■ TASK REQUIREMENTS:
(1) Reproduce the stretch of the dolphin and wahoo regulation text from "of dolphin and" through "any other fishery.", word for word.
(2) Carry on the dolphin and wahoo regulation text from the point where it stops.

Therefore, there is no likely method to determine their stock status. 
Amendment 10 would establish a trigger to implement post-season AMs and 
once triggered, specify the post-season AMs for dolphin and wahoo that 
would not be based on their stock status.
    In 2017, Regulatory Amendment 1 to the Dolphin and Wahoo FMP and

[[Page 72913]]

associated final rule implemented the current commercial trip limit for 
dolphin of 4,000 lb (1,814 kg), round weight, once 75 percent of the 
commercial ACL is reached (82 FR 8820; January 31, 2017). Prior to 
reaching 75 percent of the commercial ACL, there is no commercial trip 
limit for dolphin. In 2004, the original Dolphin and Wahoo FMP and 
associated final rule implemented the current commercial trip limit for 
wahoo of 500 lb (227 kg); and a commercial trip limit of 200 lb (91 kg) 
of dolphin and wahoo, combined, provided that all fishing on and 
landings from that trip are north of 39[deg] N latitude, for a vessel 
that does not have a Federal commercial vessel permit for dolphin and 
wahoo but has a Federal commercial vessel permit in any other fishery.
    In 2004, the original Dolphin and Wahoo FMP and associated final 
rule also implemented the currently authorized commercial gear types in 
the dolphin and wahoo fishery in the Atlantic Exclusive Economic Zone 
(EEZ) as automatic reel, bandit gear, handline, pelagic longline, rod 
and reel, and spearfishing gear (including powerheads). A person aboard 
a vessel in the Atlantic EEZ that has on board gear types (including 
trap, pot, or buoy gear) other than authorized gear types may not 
possess dolphin or wahoo. In 2016, the Atlantic Offshore Lobstermen's 
Association initially requested that the Council modify the fishing 
gear regulations to allow the lobster fishery's historical practice of 
harvesting dolphin while in the possession of lobster pots to continue. 
Amendment 10 would allow a vessel in the Atlantic EEZ that possesses 
both a Federal Atlantic Dolphin/Wahoo commercial permit and any valid 
Federal commercial permit(s) required to fish using trap, pot, or buoy 
gear; or is in compliance with permit requirements specified for the 
spiny lobster fishery in 50 CFR 622.400 to retain dolphin and wahoo 
caught by rod and reel while in possession of such gear types.

■ PROVIDED MATERIAL:
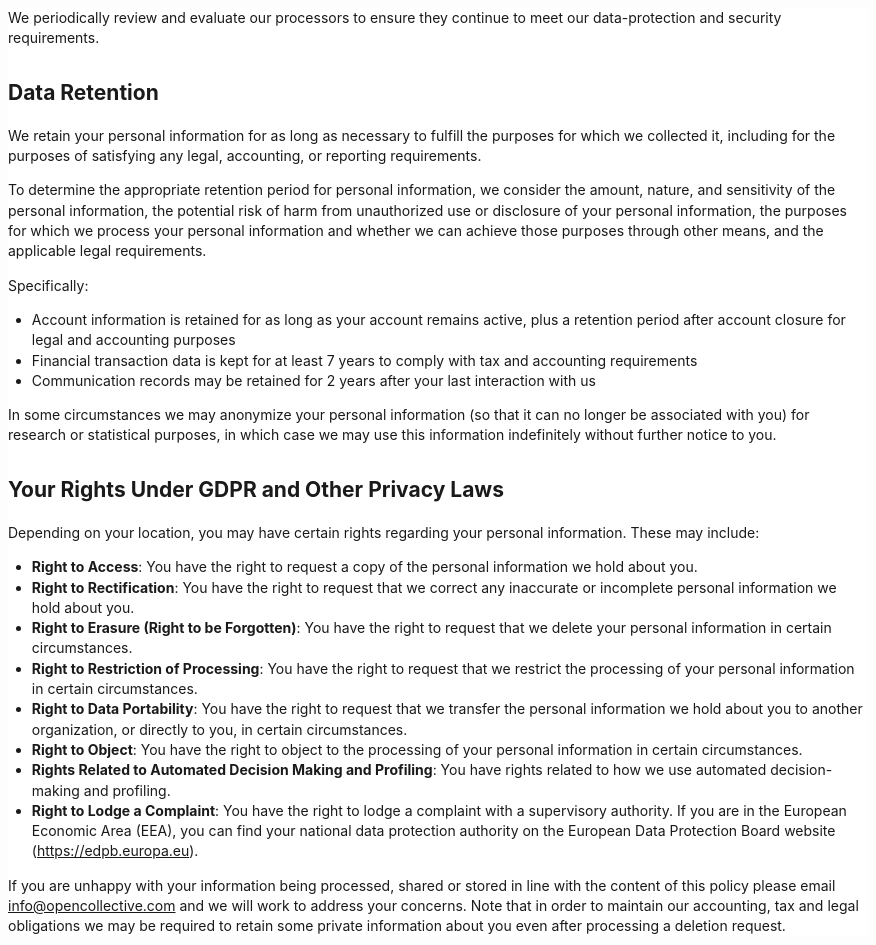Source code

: We periodically review and evaluate our processors to ensure they continue to meet our data-protection and security requirements.

## Data Retention

We retain your personal information for as long as necessary to fulfill the purposes for which we collected it, including for the purposes of satisfying any legal, accounting, or reporting requirements.

To determine the appropriate retention period for personal information, we consider the amount, nature, and sensitivity of the personal information, the potential risk of harm from unauthorized use or disclosure of your personal information, the purposes for which we process your personal information and whether we can achieve those purposes through other means, and the applicable legal requirements.

Specifically:

- Account information is retained for as long as your account remains active, plus a retention period after account closure for legal and accounting purposes
- Financial transaction data is kept for at least 7 years to comply with tax and accounting requirements
- Communication records may be retained for 2 years after your last interaction with us

In some circumstances we may anonymize your personal information (so that it can no longer be associated with you) for research or statistical purposes, in which case we may use this information indefinitely without further notice to you.

## Your Rights Under GDPR and Other Privacy Laws

Depending on your location, you may have certain rights regarding your personal information. These may include:

- **Right to Access**: You have the right to request a copy of the personal information we hold about you.
- **Right to Rectification**: You have the right to request that we correct any inaccurate or incomplete personal information we hold about you.
- **Right to Erasure (Right to be Forgotten)**: You have the right to request that we delete your personal information in certain circumstances.
- **Right to Restriction of Processing**: You have the right to request that we restrict the processing of your personal information in certain circumstances.
- **Right to Data Portability**: You have the right to request that we transfer the personal information we hold about you to another organization, or directly to you, in certain circumstances.
- **Right to Object**: You have the right to object to the processing of your personal information in certain circumstances.
- **Rights Related to Automated Decision Making and Profiling**: You have rights related to how we use automated decision-making and profiling.
- **Right to Lodge a Complaint**: You have the right to lodge a complaint with a supervisory authority. If you are in the European Economic Area (EEA), you can find your national data protection authority on the European Data Protection Board website (https://edpb.europa.eu).

If you are unhappy with your information being processed, shared or stored in line with the content of this policy please email <a href="mailto:info@opencollective.com">info@opencollective.com</a> and we will work to address your concerns. Note that in order to maintain our accounting, tax and legal obligations we may be required to retain some private information about you even after processing a deletion request.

■ RESULTS FOR EACH TASK:
(1)
of dolphin and wahoo, combined, provided that all fishing on and 
landings from that trip are north of 39[deg] N latitude, for a vessel 
that does not have a Federal commercial vessel permit for dolphin and 
wahoo but has a Federal commercial vessel permit in any other fishery.

(2)
    In 2004, the original Dolphin and Wahoo FMP and associated final 
rule implemented the requirement for a vessel operator or a crewmember 
to hold a valid operator permit (also called an operator card) for the 
Atlantic dolphin and wahoo commercial permit or a charter vessel/
headboat permit for Atlantic dolphin and wahoo to be valid. The 
operator permit requirement was implemented to improve enforcement 
within the fishery, aid in data collection, and decrease costs to 
vessel owners from fishery violations by vessel operators. However, in 
actuality, the benefits of operator permits to improve enforcement have 
not occurred as they have not been widely used as an enforcement tool 
since implementation. Rather, other methods of fishery enforcement, 
such as vessel permits and landings, have been used by law enforcement 
for the fishery. Because the expected benefits from operator permits 
are not being realized, Amendment 10 would remove the requirement for 
operator permits in the dolphin and wahoo fishery.
    The current dolphin recreational bag limit of 10 fish per person, 
not to exceed 60 fish per vessel in the Atlantic EEZ, was implemented 
by the final rule for the original Dolphin and Wahoo FMP in 2004. Since 
then, interest in recreational harvest of dolphin has increased and 
Council public testimony, especially from Florida and its constituents, 
has recommended a decrease in the recreational retention limits to 
further control recreational harvest. Amendment 10 would decrease the 
dolphin recreational vessel limit for charter vessels and private 
recreational vessels, excluding headboats. The dolphin individual 
recreational bag limit or 10 fish per person in the Atlantic EEZ 
remains unchanged.

Actions Contained in Amendment 10

    Amendment 10 would revise the catch levels (ABCs and ACLs), sector 
allocations, AMs, and management measures for dolphin and wahoo. 
Management measures would address commercial trip limits, authorized 
fishing gear, the operator permit requirement for dolphin and wahoo, 
and the recreational vessel limit for dolphin.
    If approved and implemented, Amendment 10 and the proposed rule 
could be expected to result in potential positive direct and indirect 
benefits to managing the dolphin and wahoo fishery and its commercial 
and recreational fishers. Revisions to the ABCs, ACLs, sector 
allocations, and AMs incorporate best scientific information available. 
Changes to recreational vessel limits for dolphin would reduce the 
likelihood of recreational landings reaching the revised recreational 
ACL. Commercial trip limits, authorized gear, and operator permit 
requirements respond to requests from the public in managing the 
dolphin and wahoo fishery more efficiently.

ABC

    As discussed, Amendment 10 would revise the ABC based on the new 
MRIP FES catch estimation procedures and new SEFSC fish weight 
estimation procedure, which represent the best scientific information 
available. The proposed ABC was also recommended by the Council's SSC.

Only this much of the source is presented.